2. Whether the assessee can claim as deduction the provision for payment of leave salary in the year under consideration?

Summary:

Issue 1: Exchange Fluctuation Expenditure
The assessee borrowed capital in Japanese yen for setting up a capital asset, repayable in instalments. Due to exchange rate fluctuations, the assessee incurred an additional expenditure of Rs. 8,939. The Income-tax Officer disallowed the deduction of this amount u/s 43A, treating it as capital expenditure. The Appellate Assistant Commissioner upheld this view, following the Tribunal's decision in Century Enka Ltd. However, the Tribunal later allowed the loss as revenue expenditure, distinguishing it from devaluation losses. The Tribunal's decision was influenced by its earlier order in Century Spinning Mills Limited and the Supreme Court's decision in India Cements Ltd. v. CIT [1966] 60 ITR 52.

The Revenue argued that there is no difference in principle between losses due to devaluation and exchange rate fluctuations, citing various decisions including CIT v. Tata Locomotive and Engineering Co. Ltd. [1966] 60 ITR 405 and Sutlej Cotton Mills Ltd. v.
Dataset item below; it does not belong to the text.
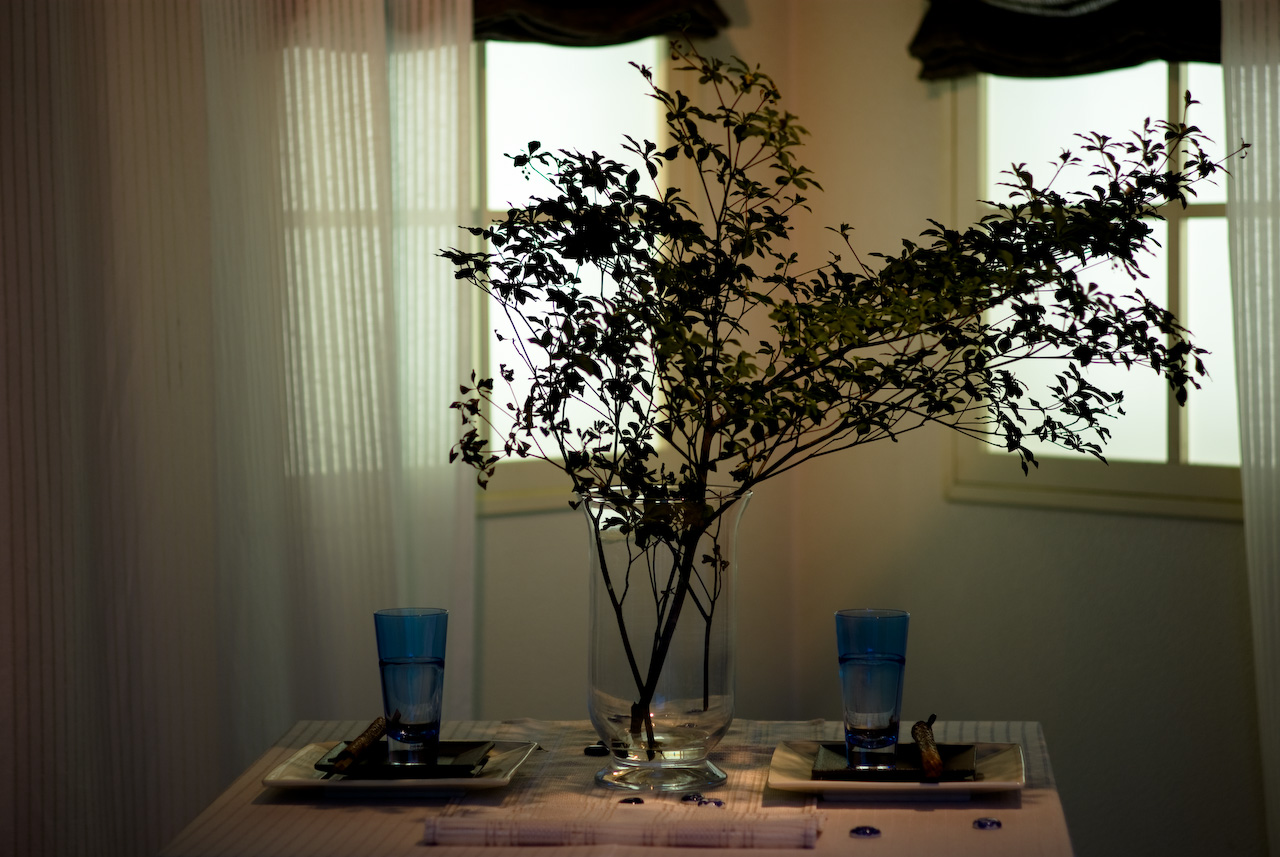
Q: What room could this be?
A: It is a dining room.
CIT [1979] 116 ITR 1. The court held that the nature and character of the expenditure determine whether it is capital or revenue. Since the expenditure was incurred for repaying a loan used to purchase a capital asset, it was deemed capital expenditure. The court referred to Bestobell (India) Ltd. v. CIT [1979] 117 ITR 789 and Union Carbide India Ltd. v. CIT [1981] 130 ITR 351, concluding that the additional expenditure due to exchange fluctuation was capital expenditure.

Issue 2: Provision for Leave Salary
The assessee made a provision of Rs. 2,19,982 for accumulated leave salary, which was disallowed by the Income-tax Officer as contingent liability. The Appellate Assistant Commissioner upheld this view. The Tribunal, however, allowed the deduction, considering the liability as accrued and not contingent, referencing the Supreme Court's decision in Metal Box Co. of India Ltd. [1969] 73 ITR 53.

The court examined the leave rules, which allowed accumulation of leave up to 120 days and encashment under certain conditions. It found that the liability for leave salary arises only when an employee goes on leave or encashes the leave at retirement or termination. Citing decisions like Chhaganlal Textile Mills Private Ltd. v. CIT [1966] 62 ITR 274 and CIT v. Raj Kumar Mills Ltd. [1971] 80 ITR 244, the court held that the provision for leave salary was a contingent liability, not a present liability. The court also distinguished the case from CWT v. Prema Lakshman [1984] 150 ITR 170, where the liability was considered existing due to industry practice.

The court concluded that the provision for leave salary was not allowable as a deduction, answering the second question in the negative and in favour of the Revenue.